• _Work to be completed_: Convert the material below into a Markdown table with two columns, Row and Line. Give each line its own numbered row and leave out blank lines.

• _Exercise input_:
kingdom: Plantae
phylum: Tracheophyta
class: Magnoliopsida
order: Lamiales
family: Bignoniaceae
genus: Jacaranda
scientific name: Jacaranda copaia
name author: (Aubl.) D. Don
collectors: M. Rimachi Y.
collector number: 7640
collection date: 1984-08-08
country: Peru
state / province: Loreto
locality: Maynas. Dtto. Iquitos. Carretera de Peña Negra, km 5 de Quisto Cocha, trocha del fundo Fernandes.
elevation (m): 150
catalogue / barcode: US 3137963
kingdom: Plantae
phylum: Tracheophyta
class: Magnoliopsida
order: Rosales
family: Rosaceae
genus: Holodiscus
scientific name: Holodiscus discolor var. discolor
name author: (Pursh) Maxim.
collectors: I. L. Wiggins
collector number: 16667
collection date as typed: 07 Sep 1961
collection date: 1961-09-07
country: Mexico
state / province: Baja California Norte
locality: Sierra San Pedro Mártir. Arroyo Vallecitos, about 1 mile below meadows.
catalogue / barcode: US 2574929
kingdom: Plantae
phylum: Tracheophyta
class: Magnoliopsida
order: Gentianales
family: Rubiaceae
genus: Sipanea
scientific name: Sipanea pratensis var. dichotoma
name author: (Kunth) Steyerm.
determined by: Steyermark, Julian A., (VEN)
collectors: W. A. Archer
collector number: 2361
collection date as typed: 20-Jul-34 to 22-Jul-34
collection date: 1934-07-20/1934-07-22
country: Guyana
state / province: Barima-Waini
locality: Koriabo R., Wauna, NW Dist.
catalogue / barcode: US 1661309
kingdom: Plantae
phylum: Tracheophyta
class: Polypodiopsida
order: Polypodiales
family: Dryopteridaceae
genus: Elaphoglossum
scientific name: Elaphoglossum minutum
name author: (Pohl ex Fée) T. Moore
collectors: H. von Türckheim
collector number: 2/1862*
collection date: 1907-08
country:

• _Task result_:
| Row | Line |
|---|---|
| 1 | kingdom: Plantae |
| 2 | phylum: Tracheophyta |
| 3 | class: Magnoliopsida |
| 4 | order: Lamiales |
| 5 | family: Bignoniaceae |
| 6 | genus: Jacaranda |
| 7 | scientific name: Jacaranda copaia |
| 8 | name author: (Aubl.) D. Don |
| 9 | collectors: M. Rimachi Y. |
| 10 | collector number: 7640 |
| 11 | collection date: 1984-08-08 |
| 12 | country: Peru |
| 13 | state / province: Loreto |
| 14 | locality: Maynas. Dtto. Iquitos. Carretera de Peña Negra, km 5 de Quisto Cocha, trocha del fundo Fernandes. |
| 15 | elevation (m): 150 |
| 16 | catalogue / barcode: US 3137963 |
| 17 | kingdom: Plantae |
| 18 | phylum: Tracheophyta |
| 19 | class: Magnoliopsida |
| 20 | order: Rosales |
| 21 | family: Rosaceae |
| 22 | genus: Holodiscus |
| 23 | scientific name: Holodiscus discolor var. discolor |
| 24 | name author: (Pursh) Maxim. |
| 25 | collectors: I. L. Wiggins |
| 26 | collector number: 16667 |
| 27 | collection date as typed: 07 Sep 1961 |
| 28 | collection date: 1961-09-07 |
| 29 | country: Mexico |
| 30 | state / province: Baja California Norte |
| 31 | locality: Sierra San Pedro Mártir. Arroyo Vallecitos, about 1 mile below meadows. |
| 32 | catalogue / barcode: US 2574929 |
| 33 | kingdom: Plantae |
| 34 | phylum: Tracheophyta |
| 35 | class: Magnoliopsida |
| 36 | order: Gentianales |
| 37 | family: Rubiaceae |
| 38 | genus: Sipanea |
| 39 | scientific name: Sipanea pratensis var. dichotoma |
| 40 | name author: (Kunth) Steyerm. |
| 41 | determined by: Steyermark, Julian A., (VEN) |
| 42 | collectors: W. A. Archer |
| 43 | collector number: 2361 |
| 44 | collection date as typed: 20-Jul-34 to 22-Jul-34 |
| 45 | collection date: 1934-07-20/1934-07-22 |
| 46 | country: Guyana |
| 47 | state / province: Barima-Waini |
| 48 | locality: Koriabo R., Wauna, NW Dist. |
| 49 | catalogue / barcode: US 1661309 |
| 50 | kingdom: Plantae |
| 51 | phylum: Tracheophyta |
| 52 | class: Polypodiopsida |
| 53 | order: Polypodiales |
| 54 | family: Dryopteridaceae |
| 55 | genus: Elaphoglossum |
| 56 | scientific name: Elaphoglossum minutum |
| 57 | name author: (Pohl ex Fée) T. Moore |
| 58 | collectors: H. von Türckheim |
| 59 | collector number: 2/1862* |
| 60 | collection date: 1907-08 |
| 61 | country: |